● Assignment 1:
From the passage on BPV virus-like particles, write out word for word the stretch that begins with "The aim of this" and stops after "BPV (dry lab)".
● Assignment 2:
In the passage on BPV virus-like particles, which website was used to determine the expected physicochemical properties of the protein sequences?

● Source text:
══════════════════════════════
The aim of this study was to assess the role of VP1 in VLPs stability and assembly and to investigate whether a single structural protein (VP2) or a combination of VP2 and VP1 could be employed to successfully construct BPV VLPs. Furthermore, we experimentally verified the bioinformatically predicted physicochemical parameters (pH, ionic strength, and temperature) that most affect assembly yield and VLP stability. Details of the experiments are illustrated in the following architectural research process flow chart Fig. 1.

Fig. 1

This diagram is a simplified representation of the research process as a whole

Physico-chemical analysis of the capsid proteins of BPV (dry lab)

Using the ProtParam website, we determined the expected physicochemical properties of the VLP protein sequences in Table 1. It was calculated that the resulting protein would have a molecular weight (MW) of 75.1 kDa for VP1 and 60.2 kDa for VP2 alone, with theoretical isoelectric point (pI) values of 9.27 and 8.18, respectively. Based on the pI, the protein is expected to have an alkaline pH. Both capsid proteins were estimated to have a half-life of 30 hours in human reticulocytes in vitro, 20 hours in yeast, and 10 hours in E. coli in vivo [16]. The anticipated instability index (II) for VP2 alone was 33.7, while for VP1VP2, it was 32.61, making the protein stable (II >40 implies instability). Expression of the protein was anticipated to result in an insoluble form (solubility score of 0.238) [38] and proteins with a higher scaled solubility value (value greater than 0.45) are predicted to be more soluble [20]. VP1VP2 and VP2 had aliphatic indices of 70.15 and 72.3%, respectively, indicating thermostability [20]. Aliphatic indices of 70.15 and 72.3% for VP1VP2 and VP2, respectively, were calculated, indicating that the capsid proteins are stable at high temperatures [20]. The predicted grand average of hydropathicity (GRAVY) was  − 0.407. A negative value indicates that the protein is hydrophilic in nature and can interact with water molecules [27]. A comparison of the predicted secondary structures of BPV VP1VP2 and BPV VP2 proteins (Fig. 2) reveals that they are very similar, with the exception of the number of alpha-helixes.
══════════════════════════════
● Supplied information:
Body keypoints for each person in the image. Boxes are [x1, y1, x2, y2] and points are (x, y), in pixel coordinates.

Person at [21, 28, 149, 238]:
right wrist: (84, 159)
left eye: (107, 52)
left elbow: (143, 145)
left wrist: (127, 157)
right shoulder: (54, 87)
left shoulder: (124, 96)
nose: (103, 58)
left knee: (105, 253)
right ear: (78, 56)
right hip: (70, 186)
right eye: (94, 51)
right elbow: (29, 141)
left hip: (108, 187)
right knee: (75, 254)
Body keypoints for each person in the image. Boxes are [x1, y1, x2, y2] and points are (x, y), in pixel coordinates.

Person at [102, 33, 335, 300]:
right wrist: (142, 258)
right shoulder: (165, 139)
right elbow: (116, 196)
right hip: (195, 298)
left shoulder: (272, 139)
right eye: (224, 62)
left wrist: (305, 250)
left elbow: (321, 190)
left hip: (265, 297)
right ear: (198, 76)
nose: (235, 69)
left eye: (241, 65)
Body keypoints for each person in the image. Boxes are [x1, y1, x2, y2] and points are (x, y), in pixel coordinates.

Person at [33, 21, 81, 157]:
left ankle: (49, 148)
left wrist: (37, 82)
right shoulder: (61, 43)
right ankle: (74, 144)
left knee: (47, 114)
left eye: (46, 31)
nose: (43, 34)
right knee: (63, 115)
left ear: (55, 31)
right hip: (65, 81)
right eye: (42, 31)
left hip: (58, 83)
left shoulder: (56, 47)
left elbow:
══════════════════════════════
● Answer section 1:
The aim of this study was to assess the role of VP1 in VLPs stability and assembly and to investigate whether a single structural protein (VP2) or a combination of VP2 and VP1 could be employed to successfully construct BPV VLPs. Furthermore, we experimentally verified the bioinformatically predicted physicochemical parameters (pH, ionic strength, and temperature) that most affect assembly yield and VLP stability. Details of the experiments are illustrated in the following architectural research process flow chart Fig. 1.

Fig. 1

This diagram is a simplified representation of the research process as a whole

Physico-chemical analysis of the capsid proteins of BPV (dry lab)

● Answer section 2:
ProtParam